Landcare supervisor Doug Lauer is an artist. Rather than using a brush and canvas, he “paints” with trees, turf and flowers. Since high school, Lauer has worked in landscaping and horticulture. He loves taking a rough patch of land and turning it into something beautiful.
His appreciation for landscaping sprouted from a high school tree farm job in Howard Lake, Minn. Lauer had a great boss that became like a second father to him. He eventually managed the business and planned on buying it after college, but the business was sold his senior year of high school.
Lauer went on to get his horticulture degree from the University of Minnesota in 1976, where he met his wife Carol. They got married right after graduation.
After college, Lauer first worked as a U of M extension service agent in Washington County, then spent a few months with Bachman’s before returning to the extension service’s 4-H program.
Hoping for a more stable job, Lauer landed a full-time position at Mendota Heights’ Acacia Park Cemetery. He enjoyed it so much that he spent the next 10 years working there.
“It didn’t look like a cemetery,” remembers Lauer. “It looked like a beautifully maintained park.”
Lauer eventually moved on to become Prudential Insurance’s grounds supervisor in Plymouth, Minn. During his time at Prudential, Lauer developed an appreciation for turf.
“Turf is one of my favorite things,” comments Lauer. “It isn’t just grass, it’s a beautiful part of the landscape.”

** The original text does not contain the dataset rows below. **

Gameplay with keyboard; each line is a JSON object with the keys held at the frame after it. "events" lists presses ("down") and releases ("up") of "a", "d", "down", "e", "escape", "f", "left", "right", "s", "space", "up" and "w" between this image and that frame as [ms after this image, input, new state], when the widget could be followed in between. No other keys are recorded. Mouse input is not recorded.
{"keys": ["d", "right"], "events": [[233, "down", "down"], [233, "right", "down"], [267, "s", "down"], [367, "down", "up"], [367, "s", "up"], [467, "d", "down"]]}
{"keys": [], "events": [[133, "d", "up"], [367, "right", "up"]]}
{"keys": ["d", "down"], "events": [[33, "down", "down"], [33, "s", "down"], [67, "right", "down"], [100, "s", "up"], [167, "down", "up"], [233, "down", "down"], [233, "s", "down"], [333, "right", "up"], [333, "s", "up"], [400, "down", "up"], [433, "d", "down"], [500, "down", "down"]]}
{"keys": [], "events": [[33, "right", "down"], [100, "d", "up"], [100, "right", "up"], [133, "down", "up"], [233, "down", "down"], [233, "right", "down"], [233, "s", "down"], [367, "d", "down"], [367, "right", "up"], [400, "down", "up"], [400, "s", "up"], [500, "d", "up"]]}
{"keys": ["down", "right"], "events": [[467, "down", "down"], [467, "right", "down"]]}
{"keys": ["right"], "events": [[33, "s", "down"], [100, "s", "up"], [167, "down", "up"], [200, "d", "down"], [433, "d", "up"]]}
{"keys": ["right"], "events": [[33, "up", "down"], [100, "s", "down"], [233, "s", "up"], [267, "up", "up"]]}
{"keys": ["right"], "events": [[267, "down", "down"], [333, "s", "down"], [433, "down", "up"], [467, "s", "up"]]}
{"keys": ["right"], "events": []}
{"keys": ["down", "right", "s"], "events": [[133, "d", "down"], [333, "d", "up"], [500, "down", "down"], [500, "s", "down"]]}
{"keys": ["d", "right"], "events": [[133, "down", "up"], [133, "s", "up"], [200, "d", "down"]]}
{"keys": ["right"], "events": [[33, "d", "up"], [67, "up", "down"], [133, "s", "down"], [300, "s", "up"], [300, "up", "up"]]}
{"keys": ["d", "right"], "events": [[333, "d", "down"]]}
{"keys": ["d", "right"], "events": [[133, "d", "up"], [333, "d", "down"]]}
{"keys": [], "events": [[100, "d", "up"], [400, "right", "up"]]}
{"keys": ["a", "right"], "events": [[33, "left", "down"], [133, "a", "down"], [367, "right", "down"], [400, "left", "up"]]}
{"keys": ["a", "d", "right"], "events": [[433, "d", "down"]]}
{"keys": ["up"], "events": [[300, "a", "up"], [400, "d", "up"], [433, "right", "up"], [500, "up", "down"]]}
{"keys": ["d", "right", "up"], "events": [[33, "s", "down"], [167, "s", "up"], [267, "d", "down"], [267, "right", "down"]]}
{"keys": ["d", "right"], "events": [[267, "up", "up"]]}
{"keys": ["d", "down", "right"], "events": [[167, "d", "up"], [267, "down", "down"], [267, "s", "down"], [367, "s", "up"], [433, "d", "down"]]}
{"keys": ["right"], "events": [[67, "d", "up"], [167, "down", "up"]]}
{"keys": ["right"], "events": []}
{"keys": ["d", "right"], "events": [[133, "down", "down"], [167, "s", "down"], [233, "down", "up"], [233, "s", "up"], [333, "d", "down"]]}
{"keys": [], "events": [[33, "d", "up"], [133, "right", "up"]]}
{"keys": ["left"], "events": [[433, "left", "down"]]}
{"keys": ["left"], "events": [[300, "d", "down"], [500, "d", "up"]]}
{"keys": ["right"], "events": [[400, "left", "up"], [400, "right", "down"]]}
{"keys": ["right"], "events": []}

After Doug had been with Prudential for several years, Carol saw a U of M Landcare job posting. Lauer had always wanted to work for his alma mater, so he applied for the job got it.
Doug and Carol live in St. Paul and have four grown children (three daughters and one son) and two grandchildren. The couple has enjoyed traveling internationally to visit two of their daughters while one was teaching in China and another was serving in the Peace Corps in Malawi, Africa.
Lauer is particularly proud of the grounds outside the Donhowe Building.
“Years ago, the grounds around Donhowe consisted of a gravel lot,” remembers Lauer. “Now, when you walk up to the building it’s beautiful. There are plantings, the turf is nice and there are three flag poles.”
The University of Minnesota is fortunate to have a talented artist like Doug Lauer providing a campus-wide gallery of outdoor artwork.